Slavery in Pre-colonial Sri Lanka; What the literature reveals

By: Georg Frerks


Most current discussions on slavery focus on the colonial period and the transatlantic slave trade from Africa. Less attention is paid to slavery in Asia or slavery as a domestic or indigenous practice. This contribution discusses the existence of slavery in Sri Lanka before the arrival of the colonial powers and in the Kandyan Kingdom till it was captured by the British, and is based on the perusal of a limited number of relevant academic sources.

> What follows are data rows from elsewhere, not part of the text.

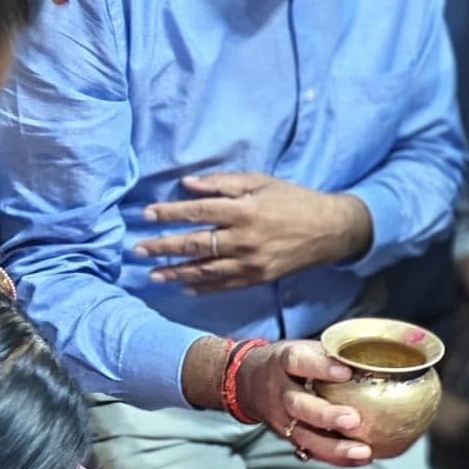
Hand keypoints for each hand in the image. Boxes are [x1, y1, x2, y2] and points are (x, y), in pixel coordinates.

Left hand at [138, 172, 370, 288]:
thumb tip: (187, 185)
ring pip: (206, 270)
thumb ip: (223, 183)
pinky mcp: (259, 278)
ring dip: (176, 273)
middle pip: (195, 244)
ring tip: (154, 275)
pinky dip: (203, 288)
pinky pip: (225, 285)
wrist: (330, 230)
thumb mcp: (260, 181)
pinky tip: (185, 288)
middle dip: (163, 247)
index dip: (169, 214)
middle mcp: (245, 239)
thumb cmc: (293, 199)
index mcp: (244, 210)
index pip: (197, 212)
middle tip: (138, 250)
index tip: (146, 216)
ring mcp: (251, 263)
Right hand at [234, 338, 370, 467]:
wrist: (248, 382)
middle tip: (353, 419)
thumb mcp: (302, 348)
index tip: (346, 372)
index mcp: (283, 362)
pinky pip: (311, 451)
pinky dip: (336, 458)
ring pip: (304, 435)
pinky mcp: (287, 437)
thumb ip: (330, 353)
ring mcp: (281, 419)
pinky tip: (361, 458)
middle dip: (326, 416)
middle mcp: (279, 392)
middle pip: (299, 405)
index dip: (321, 367)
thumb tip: (371, 357)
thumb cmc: (288, 364)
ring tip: (363, 451)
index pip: (298, 362)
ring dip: (335, 447)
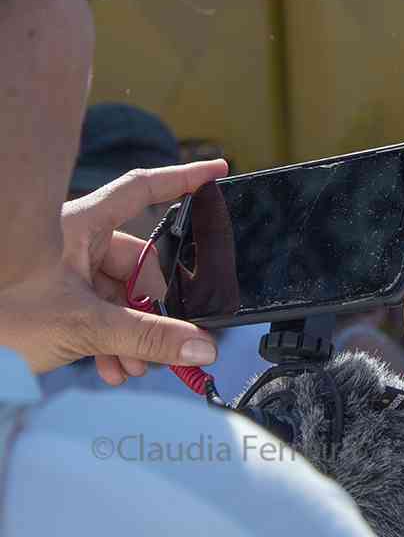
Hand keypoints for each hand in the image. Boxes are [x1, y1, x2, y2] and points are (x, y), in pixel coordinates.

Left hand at [0, 160, 227, 380]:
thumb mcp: (81, 326)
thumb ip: (146, 338)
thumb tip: (199, 345)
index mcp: (80, 225)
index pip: (143, 189)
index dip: (183, 179)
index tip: (218, 171)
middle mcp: (72, 243)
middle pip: (136, 264)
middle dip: (154, 306)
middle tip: (170, 337)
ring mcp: (60, 273)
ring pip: (116, 296)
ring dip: (131, 333)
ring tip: (133, 365)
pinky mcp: (49, 303)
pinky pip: (95, 314)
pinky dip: (108, 341)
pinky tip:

The practice of slavery was brought to Sri Lanka from India and is documented in various ancient manuscripts and inscriptions and also subject of research by a variety of academic scholars. Slavery in Sri Lanka is a complicated subject because it is is enmeshed with a wider, complex system comprising different degrees and forms of servitude, peonage and bondage, and a caste system that demanded customary rajakariya services to be provided by lower castes to royals, nobility and king’s office holders, next to services provided to temples and the Sangha. In fact there was a continuum with one servile status overlapping into the other Yet, there is consensus that slavery per se existed, as slaves (in vernacular dasa/dasi or vahal) were owned as personal property and could be transferred, given away, sold and punished by their owners as they liked. There is, however, little evidence that slaves were traded as a commodity for profit in pre-colonial Sri Lanka. They were used for domestic and agricultural labor and underlined the high rank and status of their owners. Enslavement could happen through various means: born as slave in the house, bought for money or captured during war or as a punishment. A frequent reason for enslavement was poverty and the inability to pay back debts. There is fairly broad consensus that slavery in pre-colonial Sri Lanka was relatively mild compared with the exploitative, commodified and harsh forms implemented by the European colonial powers. Slaves were often treated as adopted dependents or as faithful domestic servants. Sometimes slaves could also possess own lands and live in their own family and community which enabled the owners exacting a range of services from the group for generations, without taking on the costs of providing for their daily existence. The relatively mild treatment of slaves is attributed to the moderating influence of Buddhism and the fact that the slaves were of the same ethnic group and sometimes caste as their owners. Unlike transatlantic slave trade, the slave in pre-colonial Sri Lanka was not a total stranger of different color, race and origin in a foreign social and cultural environment without kin. Slavery was formally abolished in the Island in 1844, but it took several more years before the laws were fully effectuated. At present the only legacy of slavery is the existence of a vahal subcaste, and villages of which the inhabitants are recognized as descendants of slaves in ancient times.